Our MSc in Information Security has been running for 16 years and has produced more than 1,400 graduates. As a result we decided to organise a conference to celebrate its success and provide a reunion for the students’, explains Dr Chez Ciechanowicz from the Information Security Group. The conference aimed to showcase ISG’s contribution to the Information Security profession and, adds Dr Ciechanowicz, ‘to rekindle fond memories’.
The event was sponsored by BT, HBOS, HP Labs, KPMG, PGP, Thales, VISA, Vodafone and Royal Holloway Enterprise Ltd. Keynote addresses were made by Whitfield Diffie, who is a Visiting Professor at Royal Holloway and has been Chief Security Officer of Sun Microsystems since 1991, and Robert Carolina, who is a Senior Visiting Fellow at the College and a Solicitor of the Supreme Court of England & Wales.
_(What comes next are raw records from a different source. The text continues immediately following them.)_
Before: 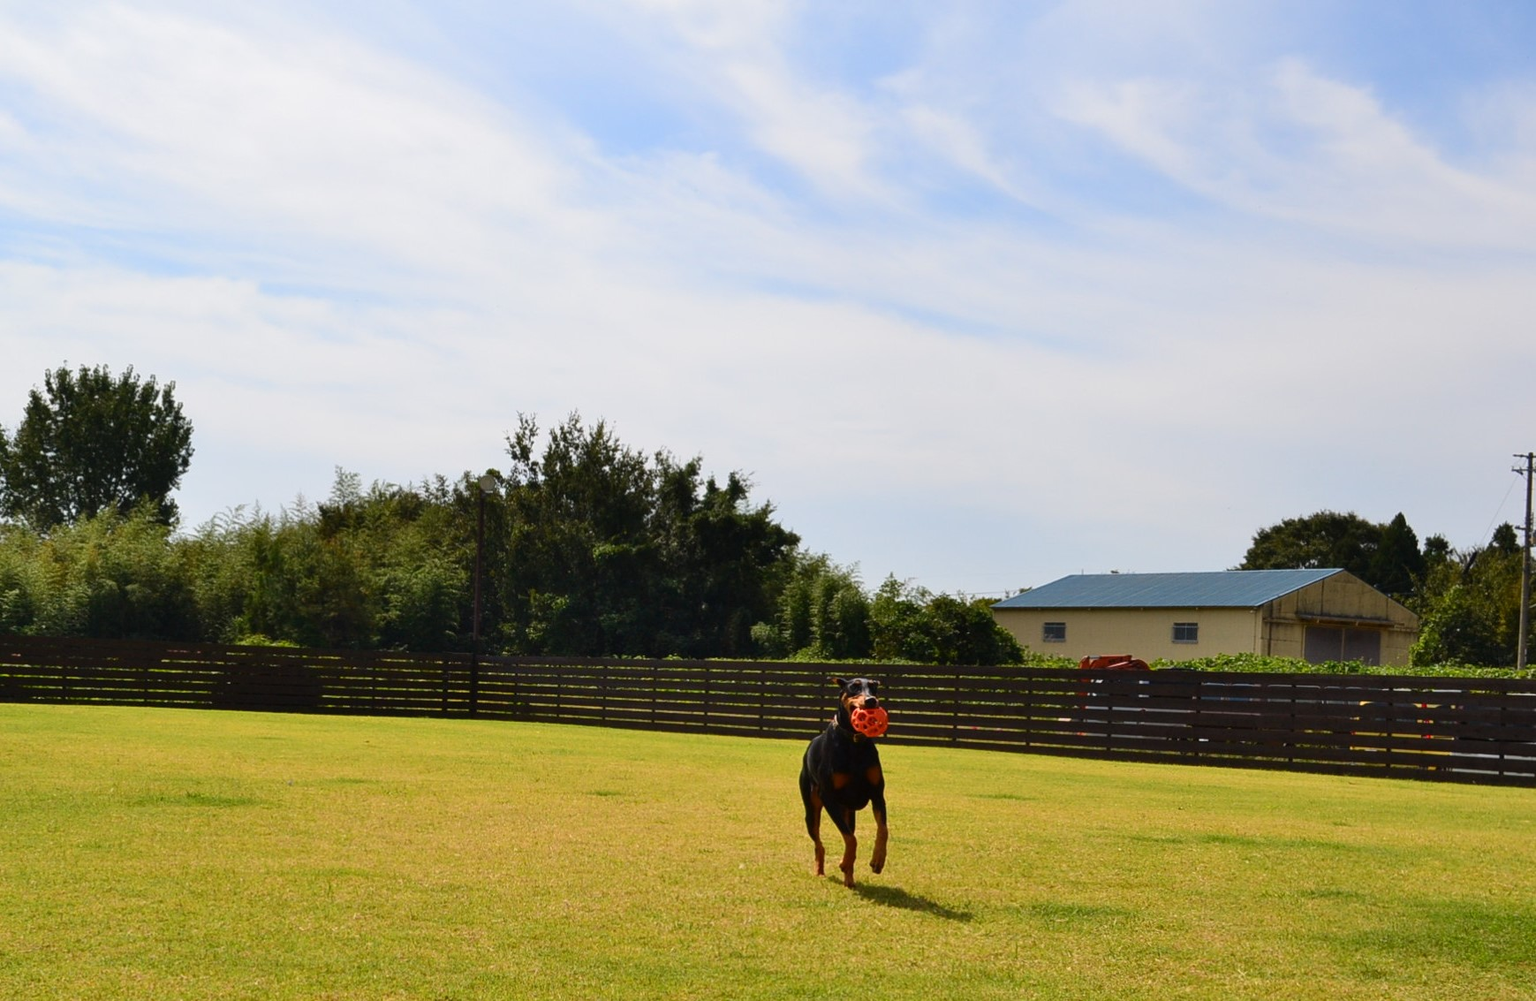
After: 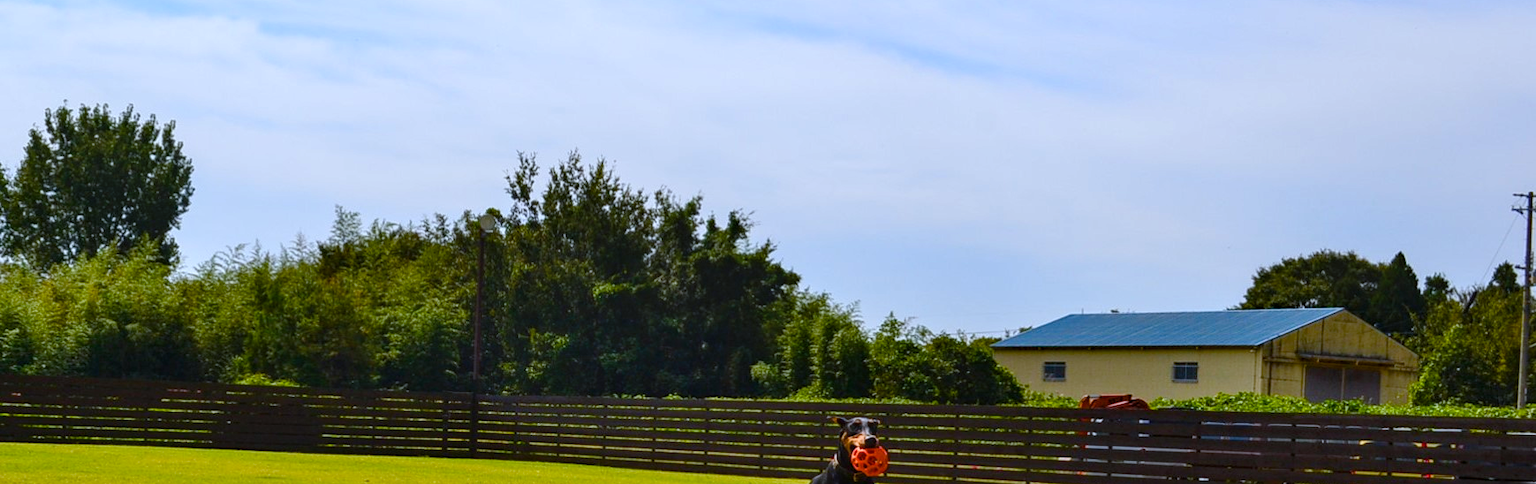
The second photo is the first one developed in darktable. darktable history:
crop and rotate: top 26.056%, bottom 25.543%
color balance rgb: perceptual saturation grading › global saturation 35%, perceptual saturation grading › highlights -30%, perceptual saturation grading › shadows 35%, perceptual brilliance grading › global brilliance 3%, perceptual brilliance grading › highlights -3%, perceptual brilliance grading › shadows 3%
white balance: red 0.931, blue 1.11
haze removal: compatibility mode true, adaptive false
local contrast: on, module defaults
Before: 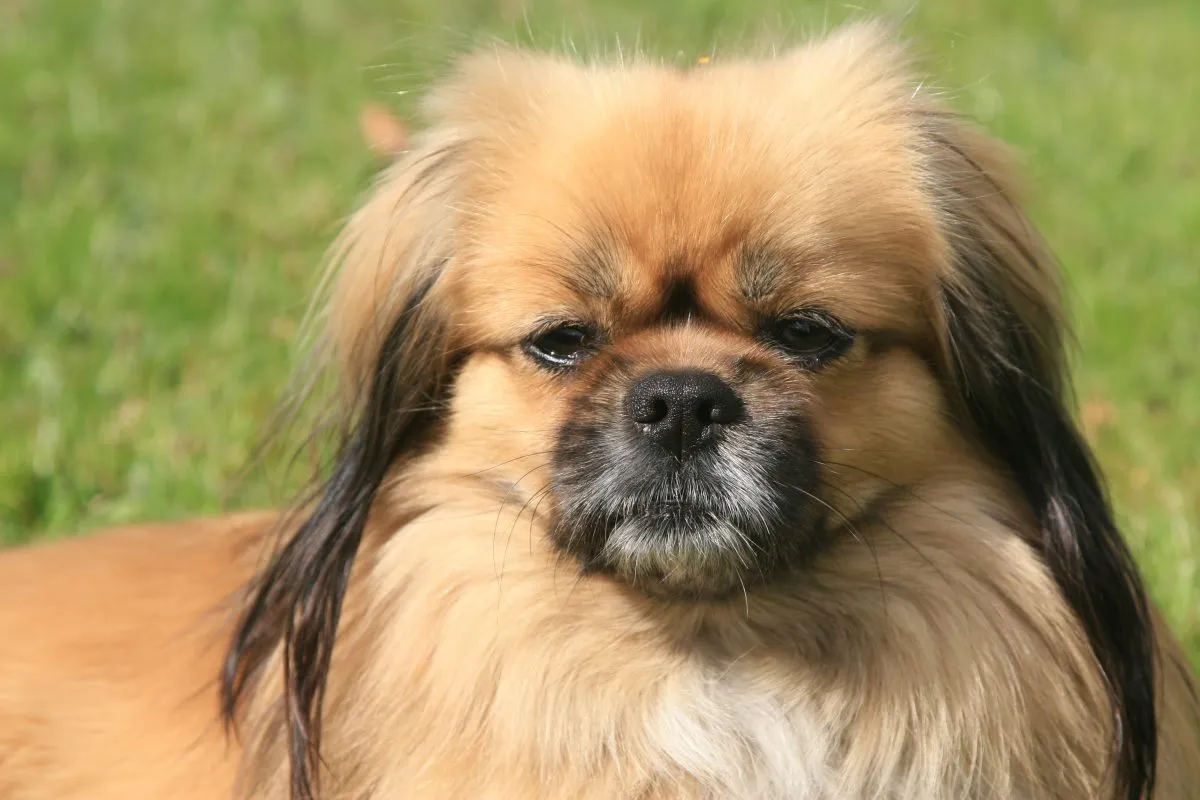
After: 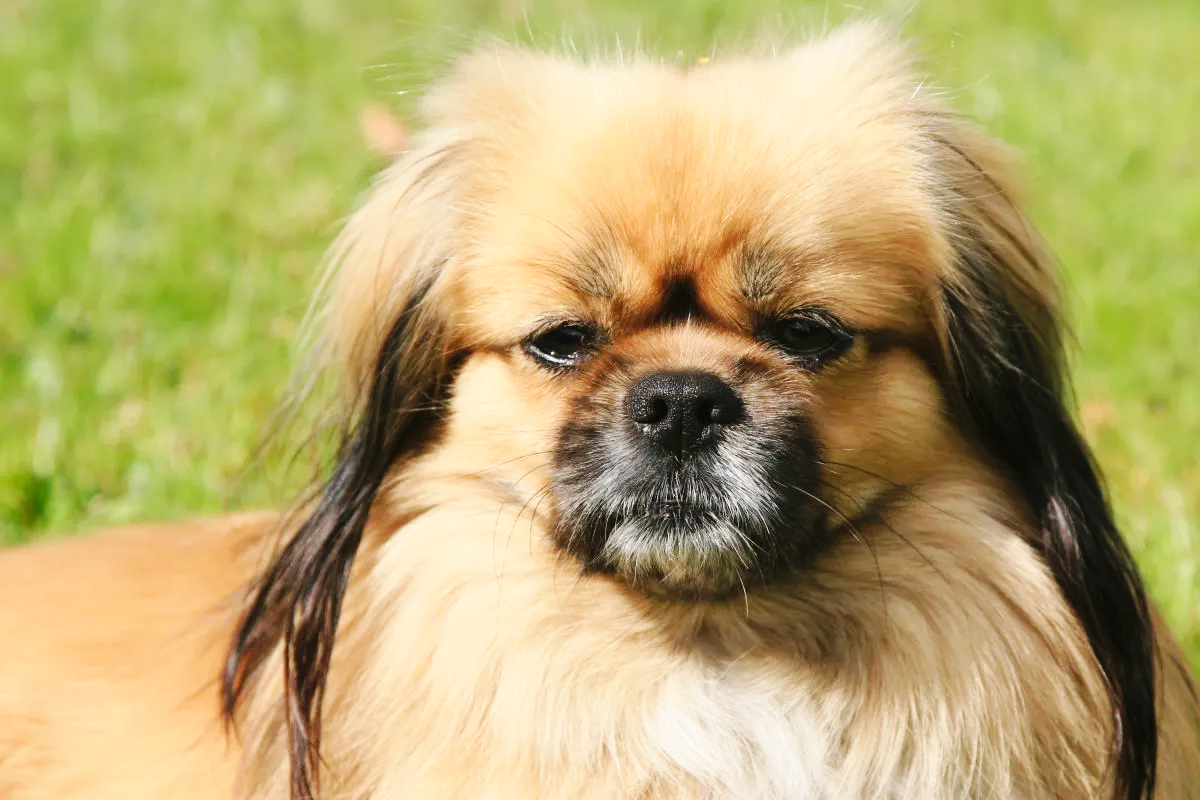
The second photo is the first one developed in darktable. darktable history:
base curve: curves: ch0 [(0, 0) (0.032, 0.025) (0.121, 0.166) (0.206, 0.329) (0.605, 0.79) (1, 1)], preserve colors none
exposure: compensate exposure bias true, compensate highlight preservation false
The entire conference programme was delivered by alumni who discussed a range of topics including, ‘How Royal Holloway Saved my Life’, by Mark Curphey from Microsoft, ‘Non-signature Based Malware and Intrusion Prevention’ by William Rothwell from Abatis (UK) Limited, and ‘Managing Risk’, by Martin Virgo from the Metropolitan Police. During the conference Whitfield Diffie presented a signed copy of his book, ‘Privacy on the Line’, to the one thousandth alumnus, Bhavin Desai, who was ‘absolutely delighted’ to receive the award.
The full conference programme can be downloaded from here.
The electronic handling of information is one of the defining technologies of our age. Enormous volumes of information are routinely stored and transmitted worldwide, but with the benefits deriving from the ability to automatically manage so much information come major threats to businesses, governments and individuals, which include possible fraud through manipulation or deliberate damage to information.The field of Information Security has grown very rapidly in recent years. The MSc Information Security course taught by the ISG at Royal Holloway embraces a range of technologies such as cryptography, computer security, and fraud detection, and also includes the study of how security can best be managed.
‘Our graduates can be found in a number of organisations working as security professionals, many of whom are in very senior positions’, says Dr Ciechanowicz. ‘This conference proved to be a great event, both from a professional and a social perspective – fond memories were indeed rekindled!’